Earlier today, the U.S. Department of Labor reported [4] that for the week ending September 18, the advance figure for seasonally-adjusted initial unemployment claims was 351,000, an increase of 16,000 from the previous week's revised level. The previous week's level was revised up by 3,000 from 332,000 to 335,000.

“On the housing front, homebuyers continue to snap up available inventory, which has improved modestly, and home price growth is moderating,” said Khater. “However, the next few months will be choppy, as several home builders are signaling that they are going to deliver less supply amid labor and materials shortages.”

Earlier this week, the National Association of Home Builders (NAHB), in its NAHB/Wells Fargo Housing Market Index (HMI) [5], found that builder confidence inched up in September on lower lumber prices and strong housing demand, even as the housing sector continues to grapple with building material supply chain issues and labor challenges. Ending a three-month slide, builder sentiment in the market for newly built single-family homes edged up one point to 76 in September, according to the HMI.
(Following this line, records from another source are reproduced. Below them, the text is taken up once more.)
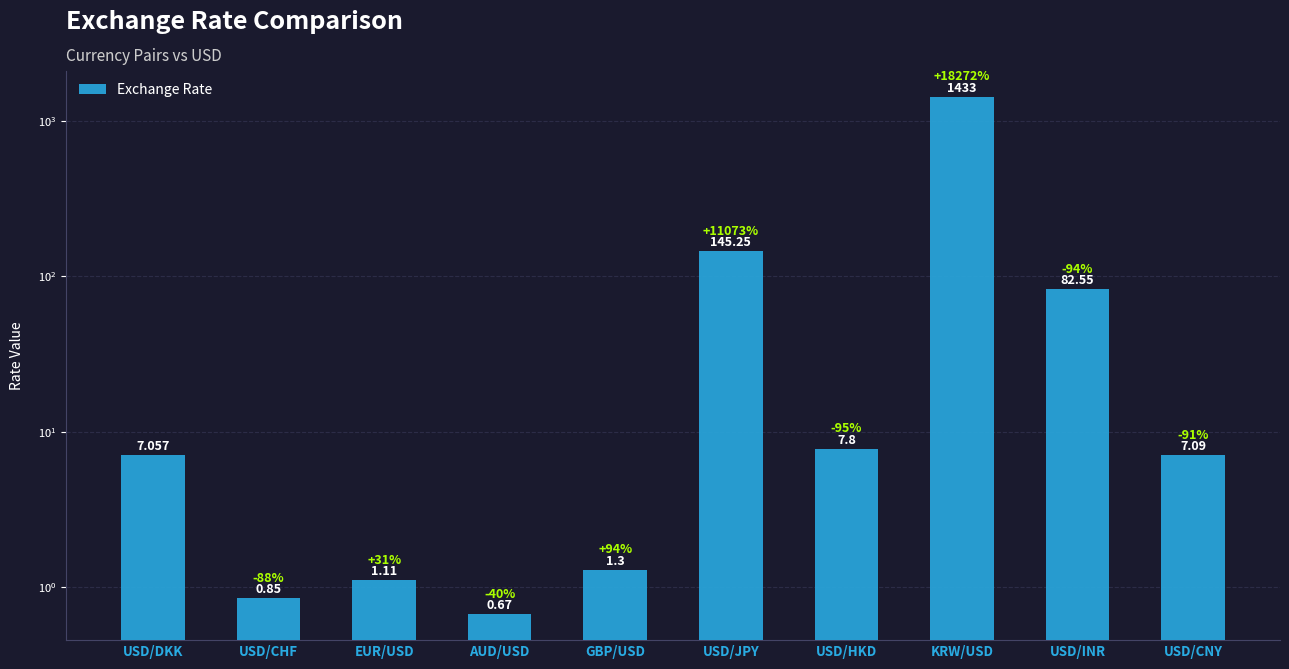

Reading left to right, extract all data points from this chart.

USD/DKK=7.1	USD/CHF=0.8	EUR/USD=1.1	AUD/USD=0.7	GBP/USD=1.3	USD/JPY=145.2	USD/HKD=7.8	KRW/USD=1433.0	USD/INR=82.5	USD/CNY=7.1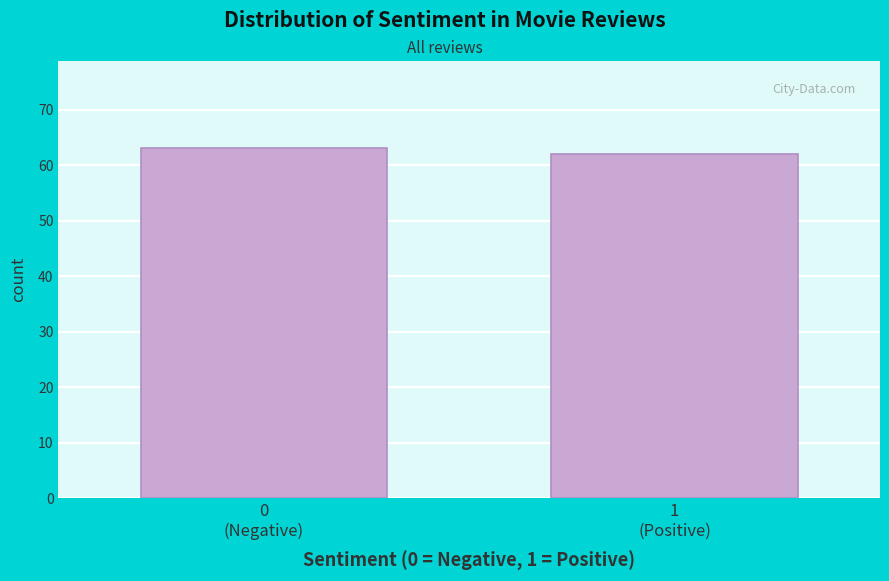

Reading left to right, what are all the values shown in this chart?

63	62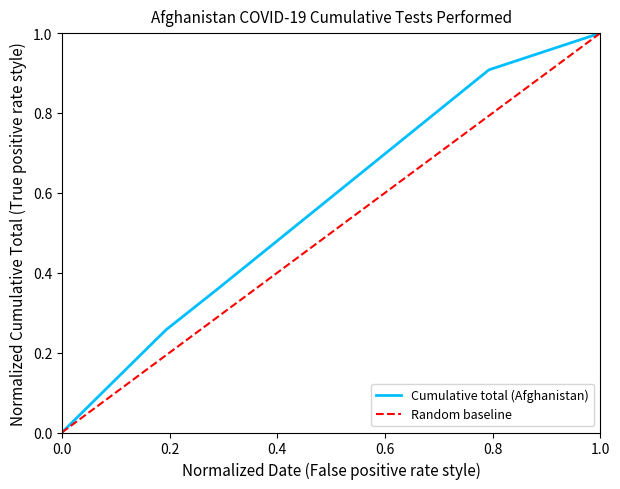

What value does the data have at 2022-05-24?

0.9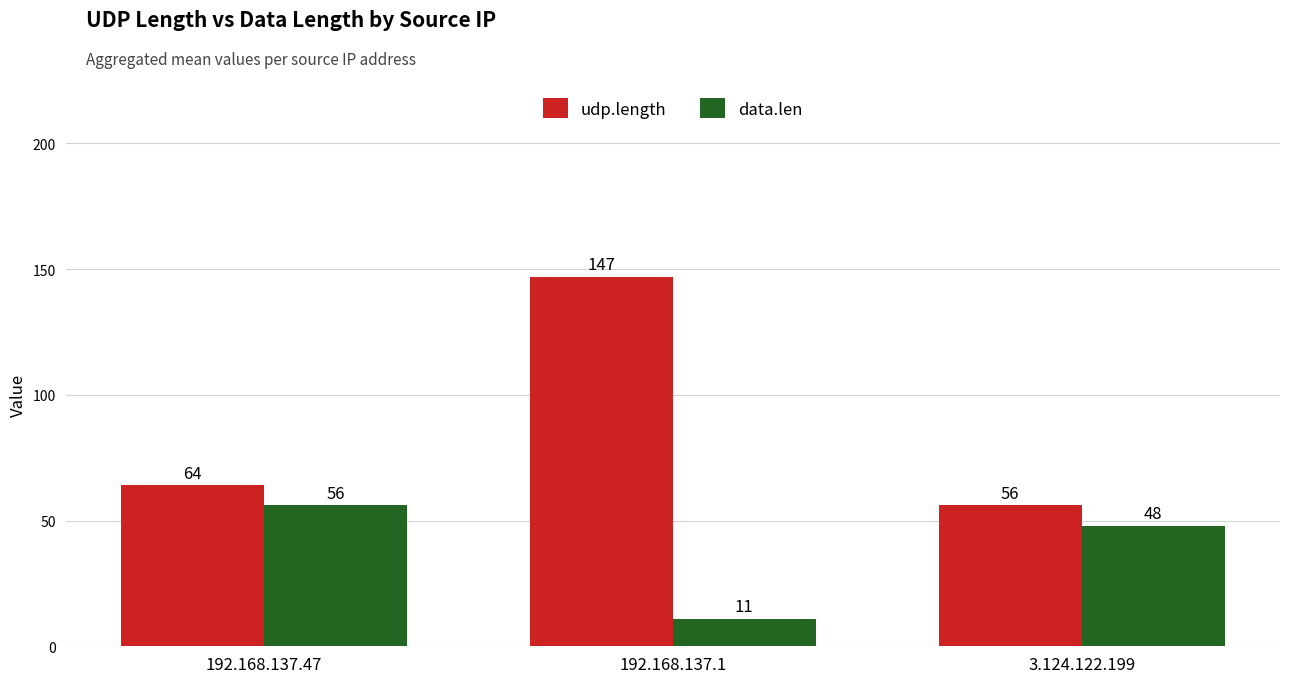

What is the difference between the maximum and minimum values in the udp.length series?

91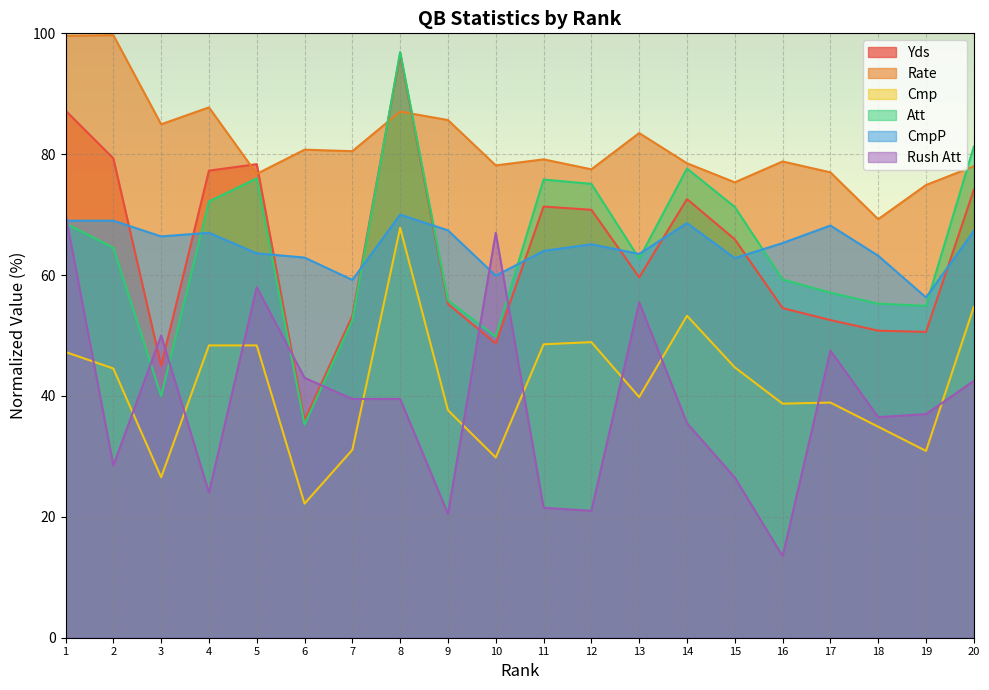

Which series has the largest total across all categories?

Rate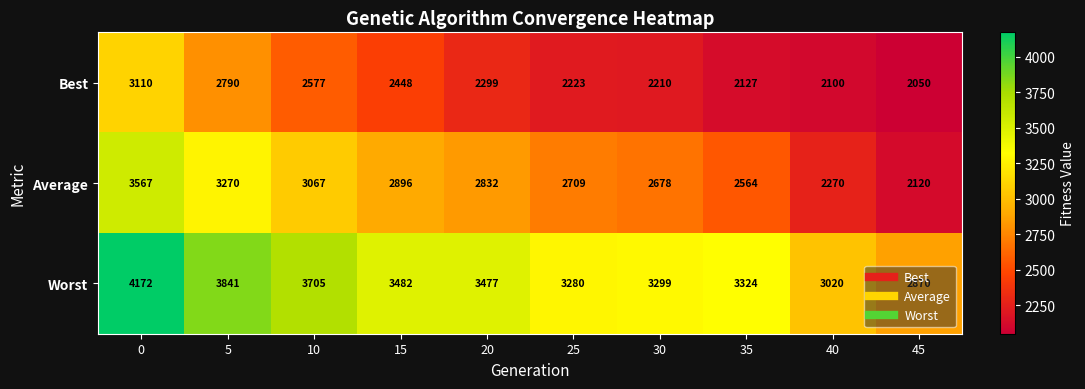

Which series changed the most between 5 and 20?

Best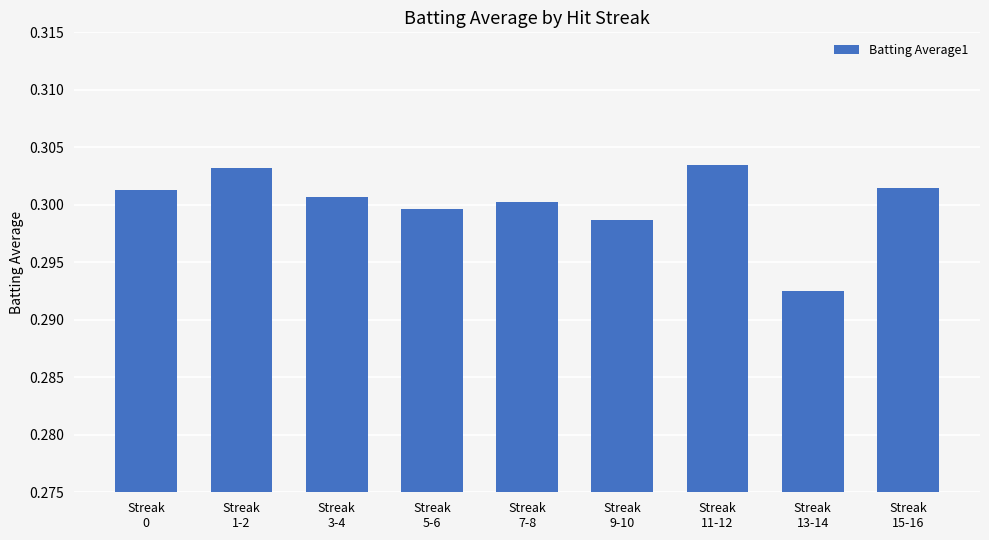

What position from the right is Streak
0?

9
“Builder sentiment has been gradually cooling since the HMI hit an all-time high reading of 90 last November,” said NAHB Chairman Chuck Fowke [6]. “The September data show stability as some building material cost challenges ease, particularly for softwood lumber. However, delivery times remain extended, and the chronic construction labor shortage is expected to persist as the overall labor market recovers.”
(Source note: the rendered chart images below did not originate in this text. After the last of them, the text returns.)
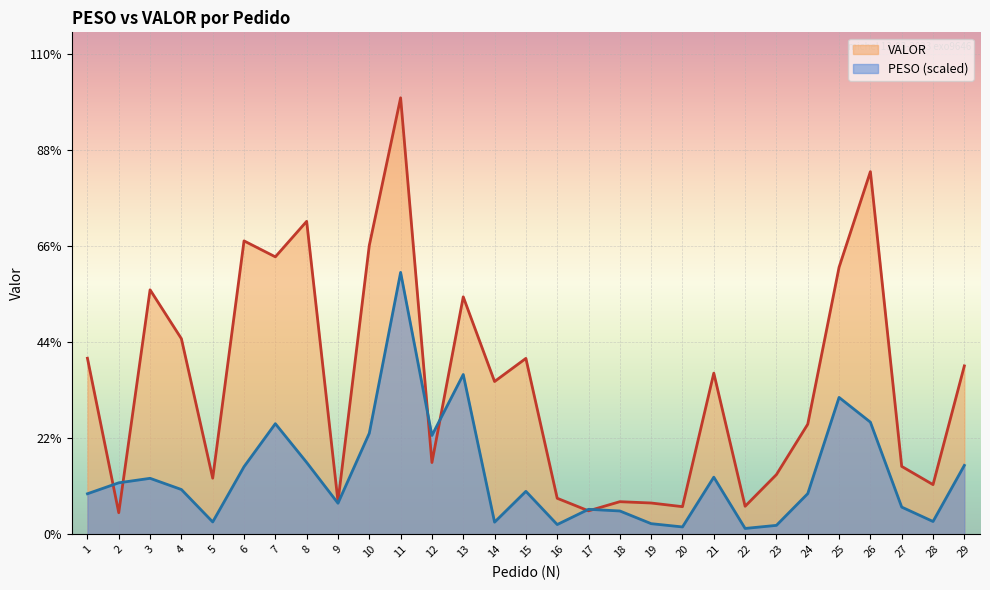

What is the sum of all VALOR values?

80152.4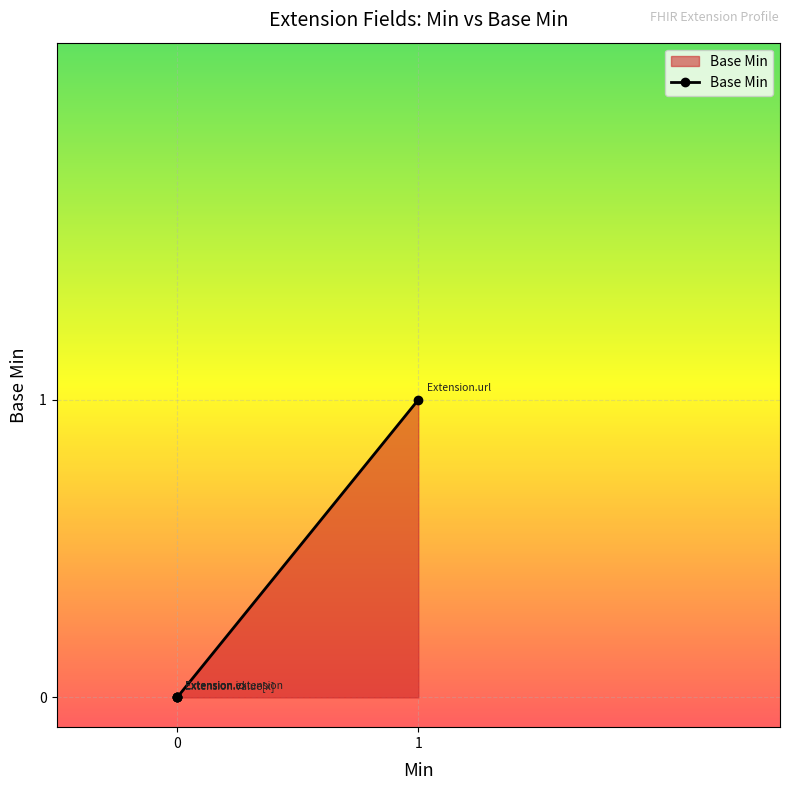

Reading left to right, what are all the values shown in this chart?

0	0	0	0	1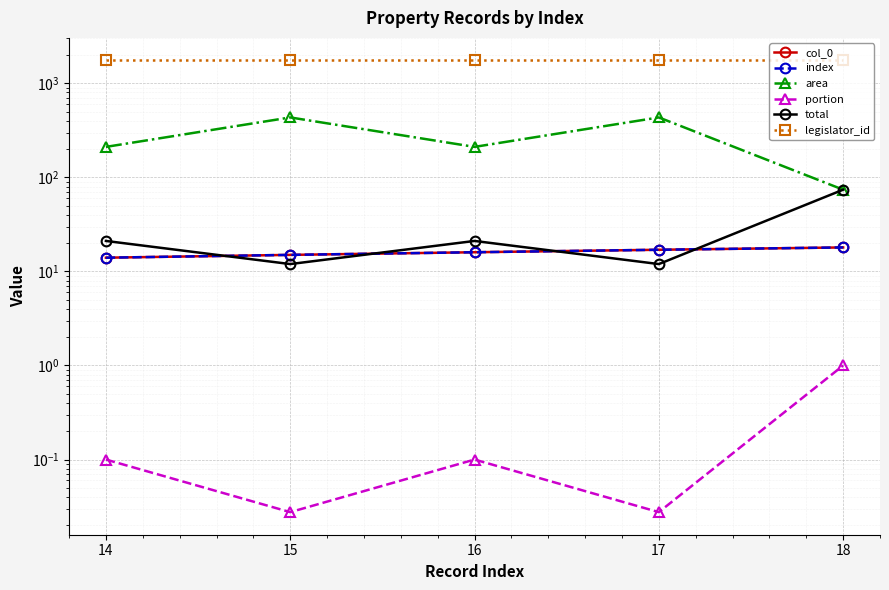

True or false: total has more than 2 interior local peaks.

False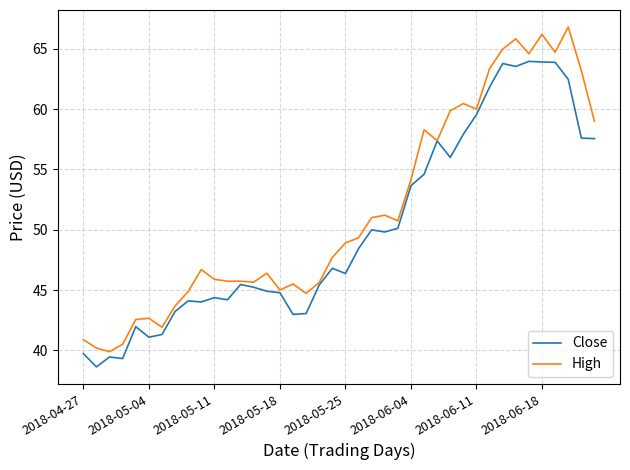

What is the difference between the maximum and second lowest values in the High series?

26.6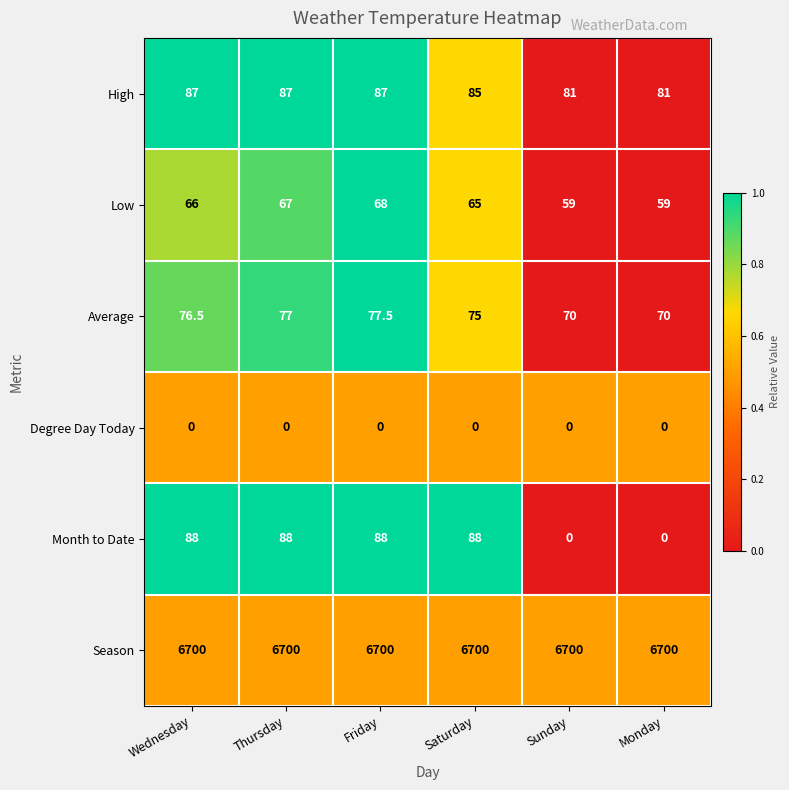

At which category is the sum across all series the highest?

Friday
And for the second consecutive month, economists at Fannie Mae revised expectations for near-term real GDP growth downward—and outward—due to persistent supply chain disruptions and labor market tightness, according to its September 2021 commentary [7] from the Economic and Strategic Research (ESR) Group. Those factors, they say, will affect the housing market as the economy at large.
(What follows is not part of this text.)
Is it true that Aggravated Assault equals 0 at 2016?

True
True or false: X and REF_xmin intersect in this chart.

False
"Economic growth continues to be held back by supply chain and labor market constraints, both of which we expect to continue well into 2022," said Doug Duncan [8], Fannie Mae SVP and Chief Economist. "We also expect inflation to remain elevated through much of next year, even if the crest of the recent surge is behind us. Given the strength of recent house price appreciation and rent growth, we continue to believe that the contribution from housing to underlying inflation has yet to be fully realized within the official measures of inflation. Further, affordability remains a challenge, even with mortgage rates near historic lows; if the pace of income growth doesn't keep up with inflation and interest rates rise more than expected, we'd expect housing activity to slow from our current projections."

Also, this week, Freddie Mac’s PMMS found the 15-year FRM averaging 2.15%, with an average 0.6 point, up from last week when it averaged 2.12%. A year ago, at this time, the 15-year FRM averaged 2.40%. Meanwhile, the five-year Treasury-indexed hybrid adjustable-rate mortgage (ARM) averaged 2.43%, with an average 0.3 point, down from last week when it averaged 2.51%. A year ago, at this time, the five-year ARM averaged 2.90%.

"For real estate markets, 2021 has been a year of record-high prices fueled in part by record-low mortgage rates," said Realtor.com Manager of Economic Research George Ratiu [9]. "Moving into the last quarter of the year, the Fed’s stated intent to cut back on asset purchases is likely to begin nudging rates higher. The move will likely be gradual, giving buyers time to take advantage of still-favorable rates amid a growing number of homes for sale. New listings on Realtor.com have been rising in 21 of the last 26 weeks compared with the same period in 2020. However, price growth continues on an upward trend, albeit at a slower pace. Affordability challenges may play a bigger role as mortgage rates rise in the months ahead. At today’s rate, the monthly mortgage payment on a median-priced home is $97 higher than it was a year ago.”